• [Exercise goal]: Each record below should be printed exactly as it was written.
(Provided information begins)
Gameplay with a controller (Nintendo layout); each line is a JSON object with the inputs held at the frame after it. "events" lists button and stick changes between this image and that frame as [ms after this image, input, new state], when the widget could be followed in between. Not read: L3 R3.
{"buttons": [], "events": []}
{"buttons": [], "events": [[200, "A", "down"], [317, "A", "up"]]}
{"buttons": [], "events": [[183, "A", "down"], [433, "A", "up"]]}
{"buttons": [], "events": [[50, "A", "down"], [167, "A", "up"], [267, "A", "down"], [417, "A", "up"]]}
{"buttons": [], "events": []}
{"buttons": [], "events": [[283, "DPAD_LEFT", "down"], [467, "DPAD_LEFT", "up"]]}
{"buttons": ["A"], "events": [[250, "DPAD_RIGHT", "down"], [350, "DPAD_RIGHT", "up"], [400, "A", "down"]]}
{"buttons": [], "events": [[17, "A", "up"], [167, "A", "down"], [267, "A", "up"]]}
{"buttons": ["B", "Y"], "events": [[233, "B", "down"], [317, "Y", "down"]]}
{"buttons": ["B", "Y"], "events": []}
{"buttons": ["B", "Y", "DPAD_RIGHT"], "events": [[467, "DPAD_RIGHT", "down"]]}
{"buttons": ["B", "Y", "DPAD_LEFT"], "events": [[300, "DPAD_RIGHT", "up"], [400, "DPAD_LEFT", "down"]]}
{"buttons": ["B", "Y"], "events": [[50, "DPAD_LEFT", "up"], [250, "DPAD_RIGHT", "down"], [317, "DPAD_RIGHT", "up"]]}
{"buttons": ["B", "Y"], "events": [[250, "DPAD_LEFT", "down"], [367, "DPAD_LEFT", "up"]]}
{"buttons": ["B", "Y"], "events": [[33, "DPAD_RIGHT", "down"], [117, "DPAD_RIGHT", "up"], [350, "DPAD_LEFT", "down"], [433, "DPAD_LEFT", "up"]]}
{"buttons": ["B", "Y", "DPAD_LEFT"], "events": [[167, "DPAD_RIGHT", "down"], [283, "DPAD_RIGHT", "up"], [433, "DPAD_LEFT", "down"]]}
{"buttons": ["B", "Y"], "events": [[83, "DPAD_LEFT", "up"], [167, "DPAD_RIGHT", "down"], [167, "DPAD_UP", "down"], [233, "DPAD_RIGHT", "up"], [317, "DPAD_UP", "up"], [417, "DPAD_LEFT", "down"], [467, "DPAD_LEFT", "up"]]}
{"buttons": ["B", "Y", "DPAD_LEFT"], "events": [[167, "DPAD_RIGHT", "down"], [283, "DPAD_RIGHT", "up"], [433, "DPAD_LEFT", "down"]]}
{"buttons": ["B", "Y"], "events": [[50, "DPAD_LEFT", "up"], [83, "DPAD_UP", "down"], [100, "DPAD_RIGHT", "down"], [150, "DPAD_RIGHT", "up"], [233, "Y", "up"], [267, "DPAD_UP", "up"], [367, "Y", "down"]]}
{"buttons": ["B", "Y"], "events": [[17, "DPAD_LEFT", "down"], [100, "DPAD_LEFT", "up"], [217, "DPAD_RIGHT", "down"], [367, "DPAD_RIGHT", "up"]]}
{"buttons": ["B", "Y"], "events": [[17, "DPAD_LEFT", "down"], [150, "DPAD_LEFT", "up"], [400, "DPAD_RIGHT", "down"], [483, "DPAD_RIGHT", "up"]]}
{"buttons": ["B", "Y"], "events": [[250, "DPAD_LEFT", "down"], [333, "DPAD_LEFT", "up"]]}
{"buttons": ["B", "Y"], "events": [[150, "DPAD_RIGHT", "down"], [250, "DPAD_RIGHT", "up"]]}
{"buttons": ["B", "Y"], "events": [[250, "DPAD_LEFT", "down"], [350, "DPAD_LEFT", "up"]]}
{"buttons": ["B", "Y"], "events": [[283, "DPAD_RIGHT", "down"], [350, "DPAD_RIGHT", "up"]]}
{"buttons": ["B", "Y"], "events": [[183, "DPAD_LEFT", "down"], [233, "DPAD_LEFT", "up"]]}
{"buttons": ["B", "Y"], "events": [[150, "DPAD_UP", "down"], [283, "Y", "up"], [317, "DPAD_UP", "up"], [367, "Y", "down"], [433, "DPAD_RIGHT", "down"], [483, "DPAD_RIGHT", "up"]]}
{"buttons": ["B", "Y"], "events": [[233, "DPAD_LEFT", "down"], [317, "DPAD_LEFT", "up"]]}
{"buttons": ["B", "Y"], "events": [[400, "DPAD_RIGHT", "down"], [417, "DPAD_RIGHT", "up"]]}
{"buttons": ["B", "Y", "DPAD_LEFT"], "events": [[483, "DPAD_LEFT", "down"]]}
(Provided information ends)
• [Solution for this problem]:
Gameplay with a controller (Nintendo layout); each line is a JSON object with the inputs held at the frame after it. "events" lists button and stick changes between this image and that frame as [ms after this image, input, new state], when the widget could be followed in between. Not read: L3 R3.
{"buttons": [], "events": []}
{"buttons": [], "events": [[200, "A", "down"], [317, "A", "up"]]}
{"buttons": [], "events": [[183, "A", "down"], [433, "A", "up"]]}
{"buttons": [], "events": [[50, "A", "down"], [167, "A", "up"], [267, "A", "down"], [417, "A", "up"]]}
{"buttons": [], "events": []}
{"buttons": [], "events": [[283, "DPAD_LEFT", "down"], [467, "DPAD_LEFT", "up"]]}
{"buttons": ["A"], "events": [[250, "DPAD_RIGHT", "down"], [350, "DPAD_RIGHT", "up"], [400, "A", "down"]]}
{"buttons": [], "events": [[17, "A", "up"], [167, "A", "down"], [267, "A", "up"]]}
{"buttons": ["B", "Y"], "events": [[233, "B", "down"], [317, "Y", "down"]]}
{"buttons": ["B", "Y"], "events": []}
{"buttons": ["B", "Y", "DPAD_RIGHT"], "events": [[467, "DPAD_RIGHT", "down"]]}
{"buttons": ["B", "Y", "DPAD_LEFT"], "events": [[300, "DPAD_RIGHT", "up"], [400, "DPAD_LEFT", "down"]]}
{"buttons": ["B", "Y"], "events": [[50, "DPAD_LEFT", "up"], [250, "DPAD_RIGHT", "down"], [317, "DPAD_RIGHT", "up"]]}
{"buttons": ["B", "Y"], "events": [[250, "DPAD_LEFT", "down"], [367, "DPAD_LEFT", "up"]]}
{"buttons": ["B", "Y"], "events": [[33, "DPAD_RIGHT", "down"], [117, "DPAD_RIGHT", "up"], [350, "DPAD_LEFT", "down"], [433, "DPAD_LEFT", "up"]]}
{"buttons": ["B", "Y", "DPAD_LEFT"], "events": [[167, "DPAD_RIGHT", "down"], [283, "DPAD_RIGHT", "up"], [433, "DPAD_LEFT", "down"]]}
{"buttons": ["B", "Y"], "events": [[83, "DPAD_LEFT", "up"], [167, "DPAD_RIGHT", "down"], [167, "DPAD_UP", "down"], [233, "DPAD_RIGHT", "up"], [317, "DPAD_UP", "up"], [417, "DPAD_LEFT", "down"], [467, "DPAD_LEFT", "up"]]}
{"buttons": ["B", "Y", "DPAD_LEFT"], "events": [[167, "DPAD_RIGHT", "down"], [283, "DPAD_RIGHT", "up"], [433, "DPAD_LEFT", "down"]]}
{"buttons": ["B", "Y"], "events": [[50, "DPAD_LEFT", "up"], [83, "DPAD_UP", "down"], [100, "DPAD_RIGHT", "down"], [150, "DPAD_RIGHT", "up"], [233, "Y", "up"], [267, "DPAD_UP", "up"], [367, "Y", "down"]]}
{"buttons": ["B", "Y"], "events": [[17, "DPAD_LEFT", "down"], [100, "DPAD_LEFT", "up"], [217, "DPAD_RIGHT", "down"], [367, "DPAD_RIGHT", "up"]]}
{"buttons": ["B", "Y"], "events": [[17, "DPAD_LEFT", "down"], [150, "DPAD_LEFT", "up"], [400, "DPAD_RIGHT", "down"], [483, "DPAD_RIGHT", "up"]]}
{"buttons": ["B", "Y"], "events": [[250, "DPAD_LEFT", "down"], [333, "DPAD_LEFT", "up"]]}
{"buttons": ["B", "Y"], "events": [[150, "DPAD_RIGHT", "down"], [250, "DPAD_RIGHT", "up"]]}
{"buttons": ["B", "Y"], "events": [[250, "DPAD_LEFT", "down"], [350, "DPAD_LEFT", "up"]]}
{"buttons": ["B", "Y"], "events": [[283, "DPAD_RIGHT", "down"], [350, "DPAD_RIGHT", "up"]]}
{"buttons": ["B", "Y"], "events": [[183, "DPAD_LEFT", "down"], [233, "DPAD_LEFT", "up"]]}
{"buttons": ["B", "Y"], "events": [[150, "DPAD_UP", "down"], [283, "Y", "up"], [317, "DPAD_UP", "up"], [367, "Y", "down"], [433, "DPAD_RIGHT", "down"], [483, "DPAD_RIGHT", "up"]]}
{"buttons": ["B", "Y"], "events": [[233, "DPAD_LEFT", "down"], [317, "DPAD_LEFT", "up"]]}
{"buttons": ["B", "Y"], "events": [[400, "DPAD_RIGHT", "down"], [417, "DPAD_RIGHT", "up"]]}
{"buttons": ["B", "Y", "DPAD_LEFT"], "events": [[483, "DPAD_LEFT", "down"]]}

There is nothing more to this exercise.